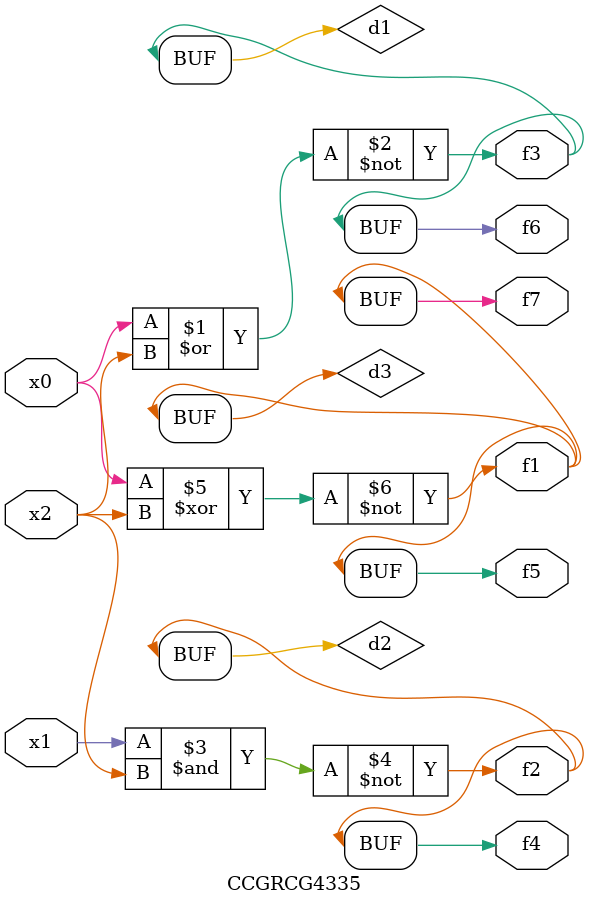
<source format=v>
module CCGRCG4335(
	input x0, x1, x2,
	output f1, f2, f3, f4, f5, f6, f7
);

	wire d1, d2, d3;

	nor (d1, x0, x2);
	nand (d2, x1, x2);
	xnor (d3, x0, x2);
	assign f1 = d3;
	assign f2 = d2;
	assign f3 = d1;
	assign f4 = d2;
	assign f5 = d3;
	assign f6 = d1;
	assign f7 = d3;
endmodule

</source>
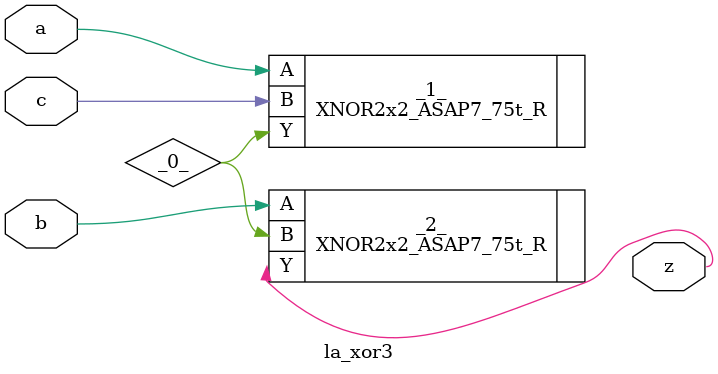
<source format=v>

/* Generated by Yosys 0.37 (git sha1 a5c7f69ed, clang 14.0.0-1ubuntu1.1 -fPIC -Os) */

module la_xor3(a, b, c, z);
  wire _0_;
  input a;
  wire a;
  input b;
  wire b;
  input c;
  wire c;
  output z;
  wire z;
  XNOR2x2_ASAP7_75t_R _1_ (
    .A(a),
    .B(c),
    .Y(_0_)
  );
  XNOR2x2_ASAP7_75t_R _2_ (
    .A(b),
    .B(_0_),
    .Y(z)
  );
endmodule

</source>
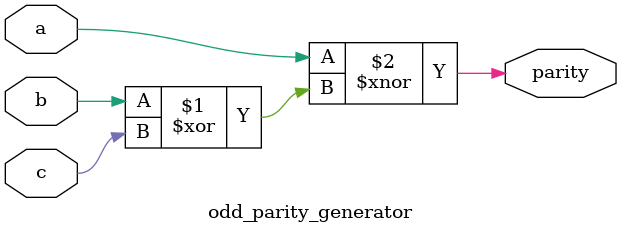
<source format=v>
module odd_parity_generator(parity, a, b, c);

output parity;
input a, b, c;

assign parity = a^~(b^c);

endmodule
</source>
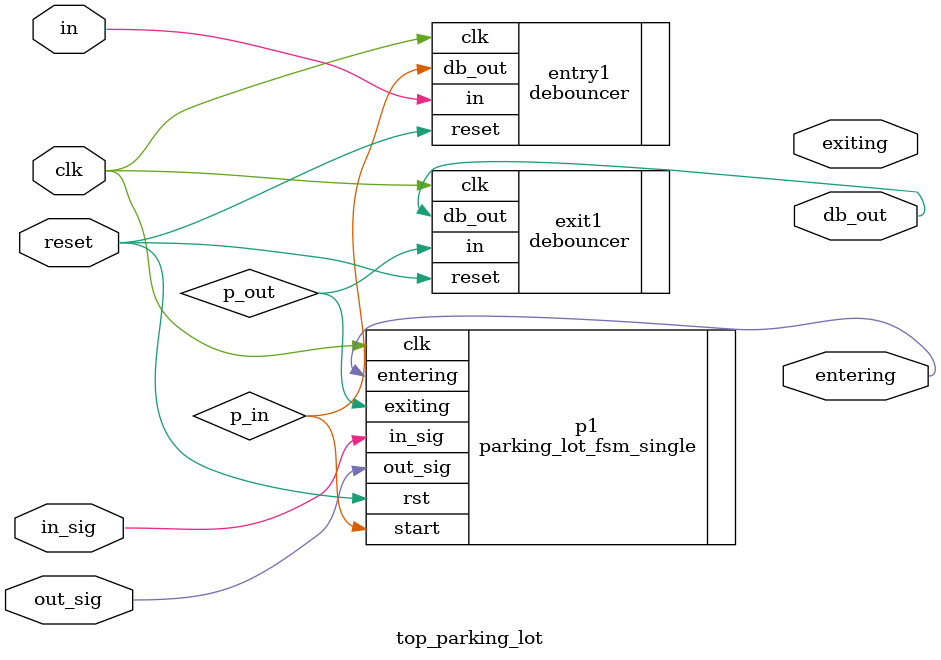
<source format=v>
module top_parking_lot(in,reset,clk,in_sig,out_sig,db_out,entering,exiting);
				input in,reset,clk,in_sig,out_sig;
				output db_out,entering,exiting;
				wire p_in, p_out;

				debouncer entry1(.in(in), .reset(reset), .clk(clk), .db_out(p_in) );
				debouncer exit1(.in(p_out), .reset(reset), .clk(clk), .db_out(db_out) );
				parking_lot_fsm_single p1 (.rst(reset),.clk(clk),.start(p_in),.in_sig(in_sig),.out_sig(out_sig),.entering(entering),.exiting(p_out));
endmodule	
</source>
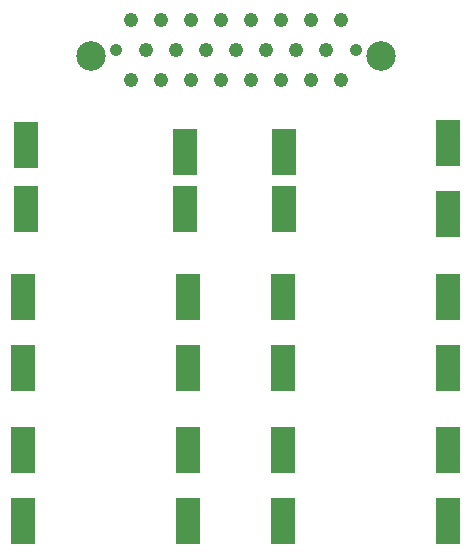
<source format=gts>
%TF.GenerationSoftware,KiCad,Pcbnew,5.1.10*%
%TF.CreationDate,2021-10-19T20:26:59-04:00*%
%TF.ProjectId,sample_jig,73616d70-6c65-45f6-9a69-672e6b696361,rev?*%
%TF.SameCoordinates,Original*%
%TF.FileFunction,Soldermask,Top*%
%TF.FilePolarity,Negative*%
%FSLAX46Y46*%
G04 Gerber Fmt 4.6, Leading zero omitted, Abs format (unit mm)*
G04 Created by KiCad (PCBNEW 5.1.10) date 2021-10-19 20:26:59*
%MOMM*%
%LPD*%
G01*
G04 APERTURE LIST*
%ADD10C,2.500000*%
%ADD11C,1.217000*%
%ADD12C,1.070000*%
%ADD13R,2.000000X4.000000*%
G04 APERTURE END LIST*
D10*
%TO.C,J\u002A\u002A*%
X62770000Y-56610000D03*
X87280000Y-56610000D03*
D11*
X66150000Y-58640000D03*
X67420000Y-56100000D03*
X68690000Y-58640000D03*
X69960000Y-56100000D03*
X71230000Y-58640000D03*
X73770000Y-58640000D03*
X76310000Y-58640000D03*
X78850000Y-58640000D03*
X80120000Y-56100000D03*
X81390000Y-58640000D03*
X82660000Y-56100000D03*
X83930000Y-58640000D03*
D12*
X64880000Y-56100000D03*
D11*
X66150000Y-53560000D03*
X68690000Y-53560000D03*
X71230000Y-53560000D03*
X72500000Y-56100000D03*
X73770000Y-53560000D03*
X75040000Y-56100000D03*
X76310000Y-53560000D03*
X77580000Y-56100000D03*
X78850000Y-53560000D03*
X81390000Y-53560000D03*
X83930000Y-53560000D03*
D12*
X85200000Y-56100000D03*
%TD*%
D13*
%TO.C,REF\u002A\u002A*%
X93000000Y-64000000D03*
%TD*%
%TO.C,REF\u002A\u002A*%
X93000000Y-70000000D03*
%TD*%
%TO.C,REF\u002A\u002A*%
X93000000Y-77000000D03*
%TD*%
%TO.C,REF\u002A\u002A*%
X93000000Y-83000000D03*
%TD*%
%TO.C,REF\u002A\u002A*%
X93000000Y-96000000D03*
%TD*%
%TO.C,REF\u002A\u002A*%
X93000000Y-90000000D03*
%TD*%
%TO.C,REF\u002A\u002A*%
X79000000Y-96000000D03*
%TD*%
%TO.C,REF\u002A\u002A*%
X79000000Y-90000000D03*
%TD*%
%TO.C,7*%
X79000000Y-83000000D03*
%TD*%
%TO.C,REF\u002A\u002A*%
X79000000Y-77000000D03*
%TD*%
%TO.C,REF\u002A\u002A*%
X79095600Y-69596000D03*
%TD*%
%TO.C,REF\u002A\u002A*%
X79070200Y-64770000D03*
%TD*%
%TO.C,REF\u002A\u002A*%
X71000000Y-96000000D03*
%TD*%
%TO.C,REF\u002A\u002A*%
X71000000Y-90000000D03*
%TD*%
%TO.C,REF\u002A\u002A*%
X57000000Y-96000000D03*
%TD*%
%TO.C,REF\u002A\u002A*%
X57000000Y-90000000D03*
%TD*%
%TO.C,REF\u002A\u002A*%
X71000000Y-83000000D03*
%TD*%
%TO.C,REF\u002A\u002A*%
X71000000Y-77000000D03*
%TD*%
%TO.C,REF\u002A\u002A*%
X57000000Y-83000000D03*
%TD*%
%TO.C,REF\u002A\u002A*%
X57000000Y-77000000D03*
%TD*%
%TO.C,REF\u002A\u002A*%
X70739000Y-69596000D03*
%TD*%
%TO.C,REF\u002A\u002A*%
X70739000Y-64770000D03*
%TD*%
%TO.C,REF\u002A\u002A*%
X57277000Y-64135000D03*
%TD*%
%TO.C,REF\u002A\u002A*%
X57277000Y-69596000D03*
%TD*%
M02*

</source>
******
-- Exercise directions --
Except for the pictures, give all the material above again verbatim.

-- Solution for this exercise --
<source format=v>
module CCGRCG4335(
	input x0, x1, x2,
	output f1, f2, f3, f4, f5, f6, f7
);

	wire d1, d2, d3;

	nor (d1, x0, x2);
	nand (d2, x1, x2);
	xnor (d3, x0, x2);
	assign f1 = d3;
	assign f2 = d2;
	assign f3 = d1;
	assign f4 = d2;
	assign f5 = d3;
	assign f6 = d1;
	assign f7 = d3;
endmodule

</source>
<source format=v>

/* Generated by Yosys 0.37 (git sha1 a5c7f69ed, clang 14.0.0-1ubuntu1.1 -fPIC -Os) */

module la_xor3(a, b, c, z);
  wire _0_;
  input a;
  wire a;
  input b;
  wire b;
  input c;
  wire c;
  output z;
  wire z;
  XNOR2x2_ASAP7_75t_R _1_ (
    .A(a),
    .B(c),
    .Y(_0_)
  );
  XNOR2x2_ASAP7_75t_R _2_ (
    .A(b),
    .B(_0_),
    .Y(z)
  );
endmodule

</source>
<source format=v>
module odd_parity_generator(parity, a, b, c);

output parity;
input a, b, c;

assign parity = a^~(b^c);

endmodule
</source>
<source format=v>
module top_parking_lot(in,reset,clk,in_sig,out_sig,db_out,entering,exiting);
				input in,reset,clk,in_sig,out_sig;
				output db_out,entering,exiting;
				wire p_in, p_out;

				debouncer entry1(.in(in), .reset(reset), .clk(clk), .db_out(p_in) );
				debouncer exit1(.in(p_out), .reset(reset), .clk(clk), .db_out(db_out) );
				parking_lot_fsm_single p1 (.rst(reset),.clk(clk),.start(p_in),.in_sig(in_sig),.out_sig(out_sig),.entering(entering),.exiting(p_out));
endmodule	
</source>
<source format=gts>
%TF.GenerationSoftware,KiCad,Pcbnew,5.1.10*%
%TF.CreationDate,2021-10-19T20:26:59-04:00*%
%TF.ProjectId,sample_jig,73616d70-6c65-45f6-9a69-672e6b696361,rev?*%
%TF.SameCoordinates,Original*%
%TF.FileFunction,Soldermask,Top*%
%TF.FilePolarity,Negative*%
%FSLAX46Y46*%
G04 Gerber Fmt 4.6, Leading zero omitted, Abs format (unit mm)*
G04 Created by KiCad (PCBNEW 5.1.10) date 2021-10-19 20:26:59*
%MOMM*%
%LPD*%
G01*
G04 APERTURE LIST*
%ADD10C,2.500000*%
%ADD11C,1.217000*%
%ADD12C,1.070000*%
%ADD13R,2.000000X4.000000*%
G04 APERTURE END LIST*
D10*
%TO.C,J\u002A\u002A*%
X62770000Y-56610000D03*
X87280000Y-56610000D03*
D11*
X66150000Y-58640000D03*
X67420000Y-56100000D03*
X68690000Y-58640000D03*
X69960000Y-56100000D03*
X71230000Y-58640000D03*
X73770000Y-58640000D03*
X76310000Y-58640000D03*
X78850000Y-58640000D03*
X80120000Y-56100000D03*
X81390000Y-58640000D03*
X82660000Y-56100000D03*
X83930000Y-58640000D03*
D12*
X64880000Y-56100000D03*
D11*
X66150000Y-53560000D03*
X68690000Y-53560000D03*
X71230000Y-53560000D03*
X72500000Y-56100000D03*
X73770000Y-53560000D03*
X75040000Y-56100000D03*
X76310000Y-53560000D03*
X77580000Y-56100000D03*
X78850000Y-53560000D03*
X81390000Y-53560000D03*
X83930000Y-53560000D03*
D12*
X85200000Y-56100000D03*
%TD*%
D13*
%TO.C,REF\u002A\u002A*%
X93000000Y-64000000D03*
%TD*%
%TO.C,REF\u002A\u002A*%
X93000000Y-70000000D03*
%TD*%
%TO.C,REF\u002A\u002A*%
X93000000Y-77000000D03*
%TD*%
%TO.C,REF\u002A\u002A*%
X93000000Y-83000000D03*
%TD*%
%TO.C,REF\u002A\u002A*%
X93000000Y-96000000D03*
%TD*%
%TO.C,REF\u002A\u002A*%
X93000000Y-90000000D03*
%TD*%
%TO.C,REF\u002A\u002A*%
X79000000Y-96000000D03*
%TD*%
%TO.C,REF\u002A\u002A*%
X79000000Y-90000000D03*
%TD*%
%TO.C,7*%
X79000000Y-83000000D03*
%TD*%
%TO.C,REF\u002A\u002A*%
X79000000Y-77000000D03*
%TD*%
%TO.C,REF\u002A\u002A*%
X79095600Y-69596000D03*
%TD*%
%TO.C,REF\u002A\u002A*%
X79070200Y-64770000D03*
%TD*%
%TO.C,REF\u002A\u002A*%
X71000000Y-96000000D03*
%TD*%
%TO.C,REF\u002A\u002A*%
X71000000Y-90000000D03*
%TD*%
%TO.C,REF\u002A\u002A*%
X57000000Y-96000000D03*
%TD*%
%TO.C,REF\u002A\u002A*%
X57000000Y-90000000D03*
%TD*%
%TO.C,REF\u002A\u002A*%
X71000000Y-83000000D03*
%TD*%
%TO.C,REF\u002A\u002A*%
X71000000Y-77000000D03*
%TD*%
%TO.C,REF\u002A\u002A*%
X57000000Y-83000000D03*
%TD*%
%TO.C,REF\u002A\u002A*%
X57000000Y-77000000D03*
%TD*%
%TO.C,REF\u002A\u002A*%
X70739000Y-69596000D03*
%TD*%
%TO.C,REF\u002A\u002A*%
X70739000Y-64770000D03*
%TD*%
%TO.C,REF\u002A\u002A*%
X57277000Y-64135000D03*
%TD*%
%TO.C,REF\u002A\u002A*%
X57277000Y-69596000D03*
%TD*%
M02*

</source>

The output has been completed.